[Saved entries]
■ ■ ■
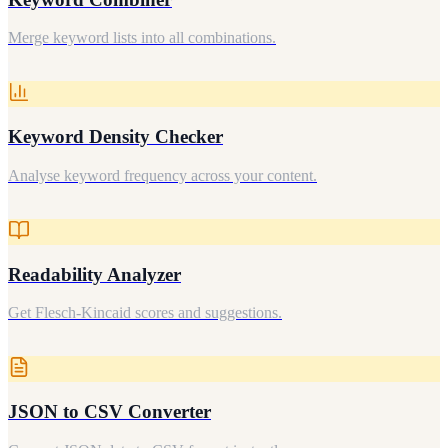
Merge keyword lists into all combinations.
Keyword Density Checker
Analyse keyword frequency across your content.
Readability Analyzer
Get Flesch-Kincaid scores and suggestions.
JSON to CSV Converter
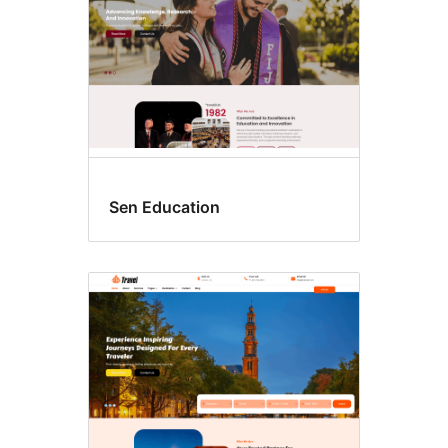
Sen Education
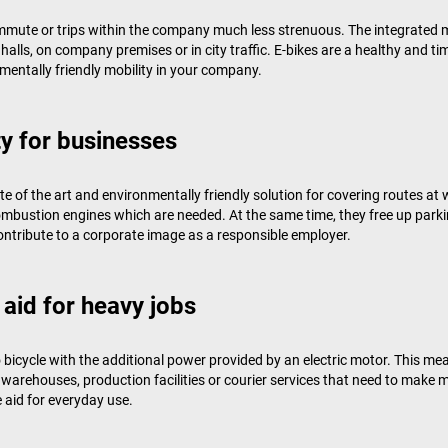
ommute or trips within the company much less strenuous. The integrated
halls, on company premises or in city traffic. E-bikes are a healthy and ti
mentally friendly mobility in your company.
y for businesses
ate of the art and environmentally friendly solution for covering routes 
combustion engines which are needed. At the same time, they free up par
ntribute to a corporate image as a responsible employer.
 aid for heavy jobs
icycle with the additional power provided by an electric motor. This mea
e warehouses, production facilities or courier services that need to mak
e aid for everyday use.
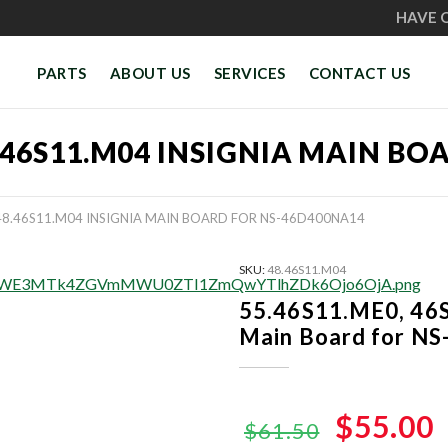
HAVE 
PARTS
ABOUT US
SERVICES
CONTACT US
48.46S11.M04 INSIGNIA MAIN B
 48.46S11.M04 INSIGNIA MAIN BOARD FOR NS-46D400NA14
SKU:
48.46S11.M04
55.46S11.ME0, 46
Main Board for N
Original
$55.00
$61.50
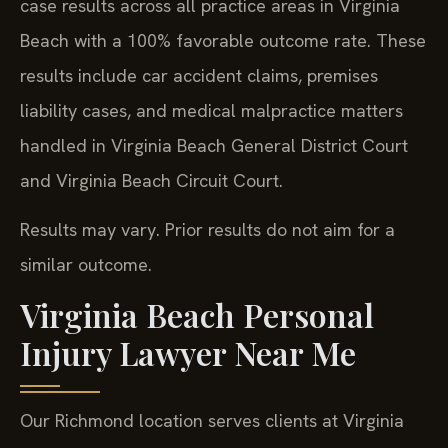
case results across all practice areas in Virginia
Beach with a 100% favorable outcome rate. These
results include car accident claims, premises
liability cases, and medical malpractice matters
handled in Virginia Beach General District Court
and Virginia Beach Circuit Court.
Results may vary. Prior results do not aim for a
similar outcome.
Virginia Beach Personal
Injury Lawyer Near Me
Our Richmond location serves clients at Virginia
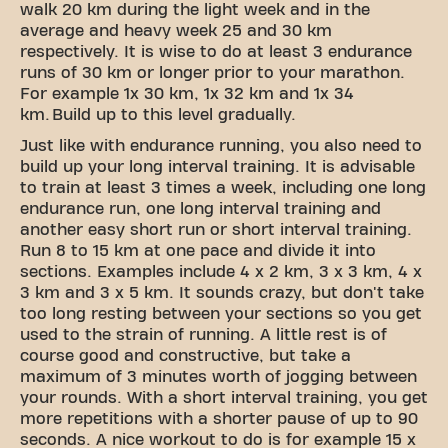
walk 20 km during the light week and in the
average and heavy week 25 and 30 km
respectively. It is wise to do at least 3 endurance
runs of 30 km or longer prior to your marathon.
For example 1x 30 km, 1x 32 km and 1x 34
km. Build up to this level gradually.
Just like with endurance running, you also need to
build up your long interval training. It is advisable
to train at least 3 times a week, including one long
endurance run, one long interval training and
another easy short run or short interval training.
Run 8 to 15 km at one pace and divide it into
sections. Examples include 4 x 2 km, 3 x 3 km, 4 x
3 km and 3 x 5 km. It sounds crazy, but don't take
too long resting between your sections so you get
used to the strain of running. A little rest is of
course good and constructive, but take a
maximum of 3 minutes worth of jogging between
your rounds. With a short interval training, you get
more repetitions with a shorter pause of up to 90
seconds. A nice workout to do is for example 15 x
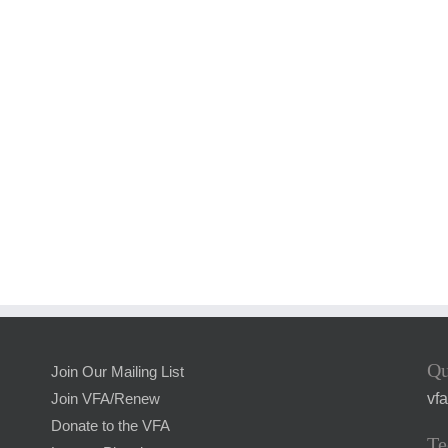
Qu
Join Our Mailing List
vf
Join VFA/Renew
Donate to the VFA
Te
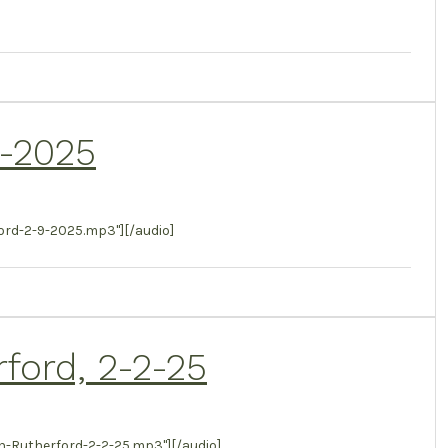
9-2025
rd-2-9-2025.mp3"][/audio]
rford, 2-2-25
-Rutherford-2-2-25.mp3"][/audio]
■ ■ ■
### Job
Once the line containing "Join Our Mailing List" is found, transcribe it and every line after it to the end of the records, exactly and with no pictures.

### Task solution
Join Our Mailing List
vf
Join VFA/Renew
Donate to the VFA
Te
9-2025
rd-2-9-2025.mp3"][/audio]
rford, 2-2-25
-Rutherford-2-2-25.mp3"][/audio]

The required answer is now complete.